> Stored records
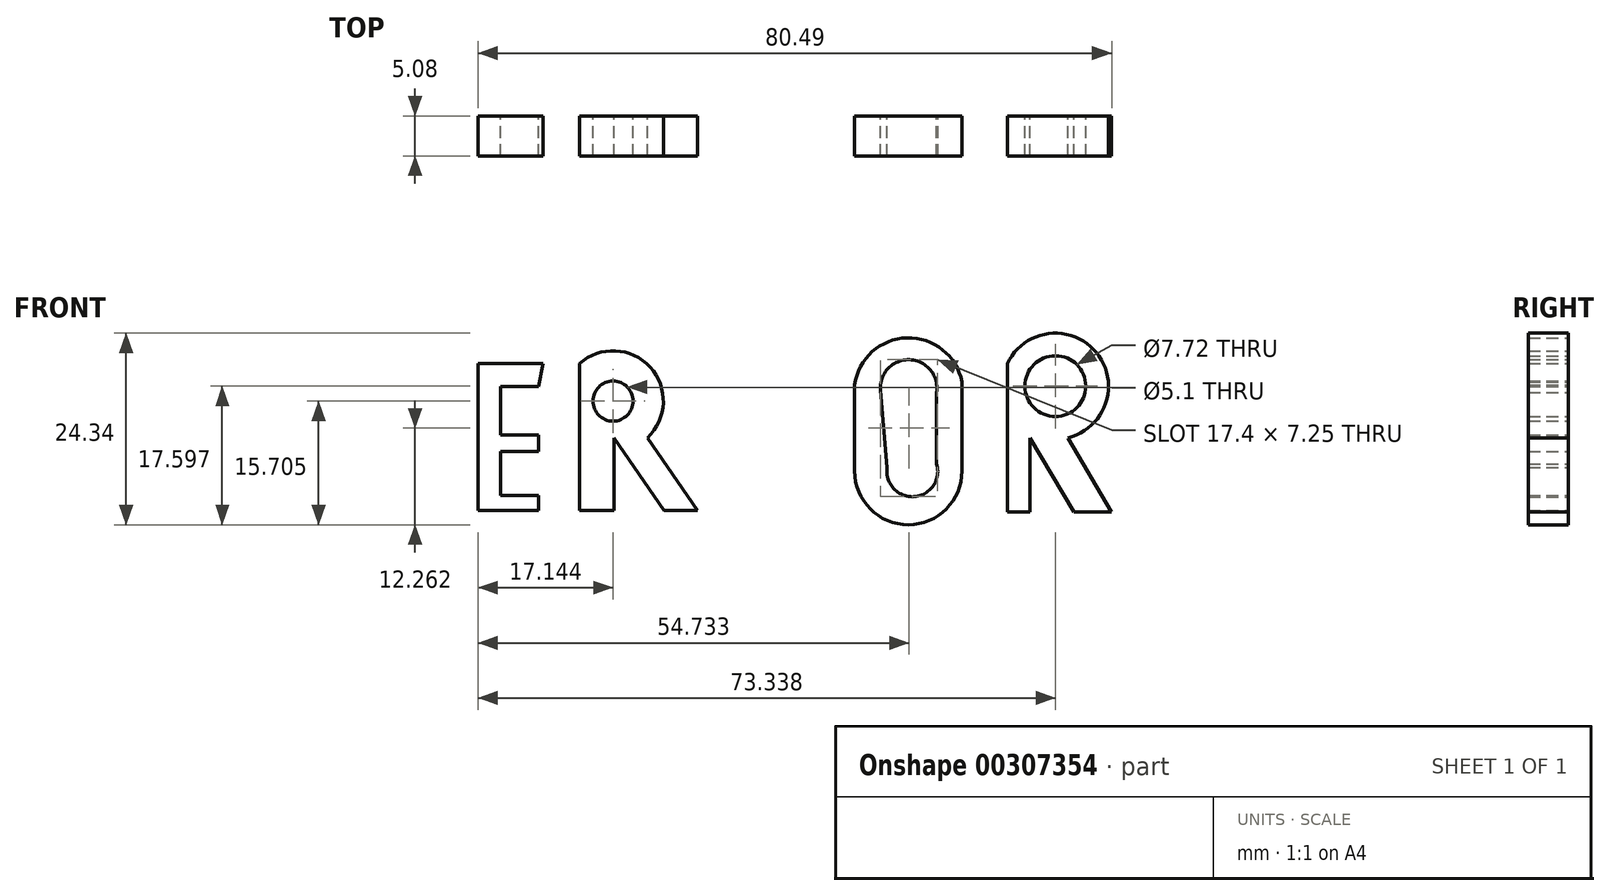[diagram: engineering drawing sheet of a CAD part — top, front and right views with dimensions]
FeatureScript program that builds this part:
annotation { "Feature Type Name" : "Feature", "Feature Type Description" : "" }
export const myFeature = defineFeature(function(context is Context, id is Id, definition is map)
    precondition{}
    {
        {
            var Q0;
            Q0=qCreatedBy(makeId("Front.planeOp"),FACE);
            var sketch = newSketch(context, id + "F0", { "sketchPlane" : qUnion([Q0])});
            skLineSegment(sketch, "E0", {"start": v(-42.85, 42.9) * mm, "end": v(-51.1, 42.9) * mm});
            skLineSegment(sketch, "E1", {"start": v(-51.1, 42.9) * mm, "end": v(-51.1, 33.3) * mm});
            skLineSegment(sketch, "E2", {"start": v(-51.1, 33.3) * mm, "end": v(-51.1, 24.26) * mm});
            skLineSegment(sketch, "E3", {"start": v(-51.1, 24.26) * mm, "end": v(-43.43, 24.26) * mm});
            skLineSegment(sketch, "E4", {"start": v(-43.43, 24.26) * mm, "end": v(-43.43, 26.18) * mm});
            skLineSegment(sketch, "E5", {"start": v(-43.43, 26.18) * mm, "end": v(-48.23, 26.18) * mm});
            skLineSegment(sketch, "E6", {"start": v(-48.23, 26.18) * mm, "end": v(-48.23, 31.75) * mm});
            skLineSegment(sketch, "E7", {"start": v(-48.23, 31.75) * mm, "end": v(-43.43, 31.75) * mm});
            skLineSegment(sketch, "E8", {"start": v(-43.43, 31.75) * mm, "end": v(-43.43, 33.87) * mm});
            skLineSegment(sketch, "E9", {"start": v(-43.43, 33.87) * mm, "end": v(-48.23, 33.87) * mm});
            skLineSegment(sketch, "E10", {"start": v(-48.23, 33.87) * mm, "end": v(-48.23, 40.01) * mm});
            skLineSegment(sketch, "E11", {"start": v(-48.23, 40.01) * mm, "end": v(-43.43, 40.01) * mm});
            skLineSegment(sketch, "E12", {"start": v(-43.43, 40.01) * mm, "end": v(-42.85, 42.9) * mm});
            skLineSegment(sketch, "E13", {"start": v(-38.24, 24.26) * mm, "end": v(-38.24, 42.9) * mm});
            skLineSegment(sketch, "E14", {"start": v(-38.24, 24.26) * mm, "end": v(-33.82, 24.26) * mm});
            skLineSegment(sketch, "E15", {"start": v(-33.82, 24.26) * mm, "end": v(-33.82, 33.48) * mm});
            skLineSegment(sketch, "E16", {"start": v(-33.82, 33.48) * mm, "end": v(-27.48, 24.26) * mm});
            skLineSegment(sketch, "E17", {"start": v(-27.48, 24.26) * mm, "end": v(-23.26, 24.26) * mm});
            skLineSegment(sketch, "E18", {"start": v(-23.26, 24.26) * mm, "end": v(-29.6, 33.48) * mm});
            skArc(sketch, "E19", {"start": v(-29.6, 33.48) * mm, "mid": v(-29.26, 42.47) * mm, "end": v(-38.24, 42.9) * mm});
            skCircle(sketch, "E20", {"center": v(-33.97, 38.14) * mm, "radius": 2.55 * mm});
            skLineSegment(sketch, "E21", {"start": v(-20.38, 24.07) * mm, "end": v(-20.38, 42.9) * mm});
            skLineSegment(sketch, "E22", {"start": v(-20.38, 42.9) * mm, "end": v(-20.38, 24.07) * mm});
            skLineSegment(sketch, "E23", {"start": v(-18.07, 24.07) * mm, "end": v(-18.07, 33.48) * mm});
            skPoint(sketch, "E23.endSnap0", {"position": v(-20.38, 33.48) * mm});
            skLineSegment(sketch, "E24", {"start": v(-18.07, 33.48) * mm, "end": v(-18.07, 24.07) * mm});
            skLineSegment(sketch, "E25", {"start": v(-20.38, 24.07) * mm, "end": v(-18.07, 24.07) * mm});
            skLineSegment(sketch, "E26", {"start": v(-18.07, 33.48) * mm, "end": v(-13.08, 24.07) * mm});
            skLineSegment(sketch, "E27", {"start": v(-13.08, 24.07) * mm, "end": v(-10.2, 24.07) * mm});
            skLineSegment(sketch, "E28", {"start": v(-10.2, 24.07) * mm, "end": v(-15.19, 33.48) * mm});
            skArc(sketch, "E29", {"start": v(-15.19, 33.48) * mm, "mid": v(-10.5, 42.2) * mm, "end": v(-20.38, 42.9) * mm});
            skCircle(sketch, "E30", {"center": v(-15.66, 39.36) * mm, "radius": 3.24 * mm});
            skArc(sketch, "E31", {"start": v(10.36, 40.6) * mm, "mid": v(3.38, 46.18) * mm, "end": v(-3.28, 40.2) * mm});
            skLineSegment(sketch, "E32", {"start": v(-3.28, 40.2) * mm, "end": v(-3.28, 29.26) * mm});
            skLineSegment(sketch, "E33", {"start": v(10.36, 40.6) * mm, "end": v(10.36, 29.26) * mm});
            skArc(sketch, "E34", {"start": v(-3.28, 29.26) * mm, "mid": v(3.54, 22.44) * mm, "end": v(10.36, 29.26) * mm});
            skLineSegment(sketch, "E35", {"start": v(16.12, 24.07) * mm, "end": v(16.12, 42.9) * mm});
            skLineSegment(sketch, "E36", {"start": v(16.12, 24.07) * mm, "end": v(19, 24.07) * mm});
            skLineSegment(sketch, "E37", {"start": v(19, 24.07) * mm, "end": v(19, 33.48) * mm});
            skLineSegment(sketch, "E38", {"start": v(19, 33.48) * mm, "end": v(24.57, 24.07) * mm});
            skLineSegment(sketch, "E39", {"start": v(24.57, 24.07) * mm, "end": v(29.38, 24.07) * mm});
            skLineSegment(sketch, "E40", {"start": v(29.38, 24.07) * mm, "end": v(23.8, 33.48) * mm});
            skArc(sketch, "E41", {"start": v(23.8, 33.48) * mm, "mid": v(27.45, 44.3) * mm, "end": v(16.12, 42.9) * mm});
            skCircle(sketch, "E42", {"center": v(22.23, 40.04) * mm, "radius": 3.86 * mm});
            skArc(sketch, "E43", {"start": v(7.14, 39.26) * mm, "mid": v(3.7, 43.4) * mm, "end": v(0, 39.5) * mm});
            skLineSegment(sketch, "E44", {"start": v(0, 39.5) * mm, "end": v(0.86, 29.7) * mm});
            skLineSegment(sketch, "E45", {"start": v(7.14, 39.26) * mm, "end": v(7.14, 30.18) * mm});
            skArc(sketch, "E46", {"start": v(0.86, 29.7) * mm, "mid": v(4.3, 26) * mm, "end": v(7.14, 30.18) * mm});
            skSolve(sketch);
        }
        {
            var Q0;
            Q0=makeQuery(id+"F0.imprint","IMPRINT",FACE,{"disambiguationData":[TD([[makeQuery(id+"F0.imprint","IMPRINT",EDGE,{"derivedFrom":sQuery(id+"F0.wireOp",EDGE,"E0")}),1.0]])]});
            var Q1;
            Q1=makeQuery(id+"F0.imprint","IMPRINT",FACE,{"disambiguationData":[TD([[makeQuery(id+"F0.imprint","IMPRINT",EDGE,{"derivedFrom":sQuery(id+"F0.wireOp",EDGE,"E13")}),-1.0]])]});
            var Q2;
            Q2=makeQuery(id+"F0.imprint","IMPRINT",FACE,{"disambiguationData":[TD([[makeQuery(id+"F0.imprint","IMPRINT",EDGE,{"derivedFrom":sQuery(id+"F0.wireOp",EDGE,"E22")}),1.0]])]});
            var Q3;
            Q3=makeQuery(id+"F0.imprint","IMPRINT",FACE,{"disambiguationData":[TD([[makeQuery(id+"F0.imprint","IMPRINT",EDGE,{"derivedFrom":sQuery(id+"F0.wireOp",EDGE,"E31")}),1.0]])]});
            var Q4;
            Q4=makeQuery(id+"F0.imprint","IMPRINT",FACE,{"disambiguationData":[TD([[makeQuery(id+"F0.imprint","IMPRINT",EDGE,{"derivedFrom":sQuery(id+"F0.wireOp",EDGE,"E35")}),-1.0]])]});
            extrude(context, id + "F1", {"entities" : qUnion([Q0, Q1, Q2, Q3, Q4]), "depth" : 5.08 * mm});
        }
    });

> Stated problem
Return the lines from the start of the entries through the line containing "var sketch = newSketch(context, id", both included, copied verbatim. Leave the pictures out.

> Response
[diagram: engineering drawing sheet of a CAD part — top, front and right views with dimensions]
FeatureScript program that builds this part:
annotation { "Feature Type Name" : "Feature", "Feature Type Description" : "" }
export const myFeature = defineFeature(function(context is Context, id is Id, definition is map)
    precondition{}
    {
        {
            var Q0;
            Q0=qCreatedBy(makeId("Front.planeOp"),FACE);
            var sketch = newSketch(context, id + "F0", { "sketchPlane" : qUnion([Q0])});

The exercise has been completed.